What I'll revisit before next class:
Q1.1 — Monthly rates
6% p.a. → r = 0.005. 4.8% p.a. → r = 0.004. 7.2% p.a. → r = 0.006.
Q1.2 — Amortisation formulas
Interest = Opening balance × r. Principal = M − Interest. New balance = Old balance − Principal.
Q1.3 — Number of payments
5-year monthly: n = 60. 25-year monthly: n = 300.
Q3 — Faded example (Month 2 of $20,000 at 7.2% over 3 yr)

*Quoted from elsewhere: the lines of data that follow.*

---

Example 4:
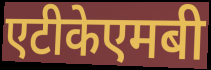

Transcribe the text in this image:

एटीकेएमबी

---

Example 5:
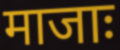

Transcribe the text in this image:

माजाःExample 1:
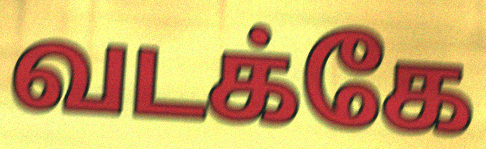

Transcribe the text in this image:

வடக்கே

I₂ = $19,501.04 × 0.006 = $117.01.
P₂ = $618.96 − $117.01 = $501.95.
B₂ = $19,501.04 − $501.95 = $18,999.09.
Compare: interest is smaller than Month 1; principal is larger.
Q4.1 — Monthly rate
r = 0.06 / 12 = 0.005.
Q4.2 — Number of payments
n = 4 × 12 = 48 months.
Q4.3 — Monthly interest
I = $15,000 × 0.005 = $75.00.
Q4.4 — Principal repaid
P = $850 − $250 = $600.00.
Q4.5 — $30,000 at 6% over 4 years
r = 0.005, n = 48. M = 30,000 × 0.005 / [1 − (1.005)⁻⁴⁸] = 150 / 0.21285 = $704.55/month.

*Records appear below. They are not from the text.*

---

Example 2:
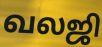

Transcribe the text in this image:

வலஜி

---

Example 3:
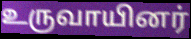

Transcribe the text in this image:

உருவாயினர்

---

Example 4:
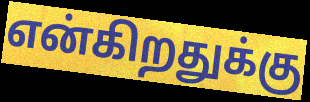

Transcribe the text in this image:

என்கிறதுக்கு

Q4.6 — Month 1 split of the $30,000 loan
(a) I₁ = 30,000 × 0.005 = $150.00. (b) P₁ = 704.55 − 150 = $554.55. (c) B₁ = 30,000 − 554.55 = $29,445.45.
Q4.7 — $350,000 mortgage at 5.4% over 25 years
r = 0.0045, n = 300. M = 350,000 × 0.0045 / [1 − (1.0045)⁻³⁰⁰] = 1,575 / 0.73876 = $2,132.14/month.
Q4.8 — Total paid and total interest for the mortgage
Total = 2,132.14 × 300 = $639,642 (to nearest dollar). Interest = 639,642 − 350,000 = $289,642.
Q4.9 — Month 2 of the $350,000 mortgage
(a) I₂ = 349,442.86 × 0.0045 = $1,572.49. (b) P₂ = 2,132.14 − 1,572.49 = $559.65. (c) B₂ = 349,442.86 − 559.65 = $348,883.21.
Q4.10 — First three rows of the $30,000 loan schedule
Month 1: Opening $30,000.00; Interest $150.00; Principal $554.55; Closing $29,445.45.
Month 2: Opening $29,445.45; Interest $147.23; Principal $557.32; Closing $28,888.13.
Month 3: Opening $28,888.13; Interest $144.44; Principal $560.11; Closing $28,328.02.
Q4.11 — $500,000 mortgage at 4.5% over 30 years
(a) Total = 2,533.43 × 360 = $912,035 (to nearest dollar). (b) Interest = 912,035 − 500,000 = $412,035. As a fraction of the total paid: 412,035 / 912,035 ≈ 45.2% — almost half of every dollar paid is interest.
Q4.12 — Switching to a 25-year term
(a) Extra monthly = $1,753.77 − $1,610.46 = $143.31 more per month. (b) Interest saved = $279,766 − $226,131 = $53,635 over the life of the loan. Small extra each month, big lifetime saving — that is the "early principal" effect.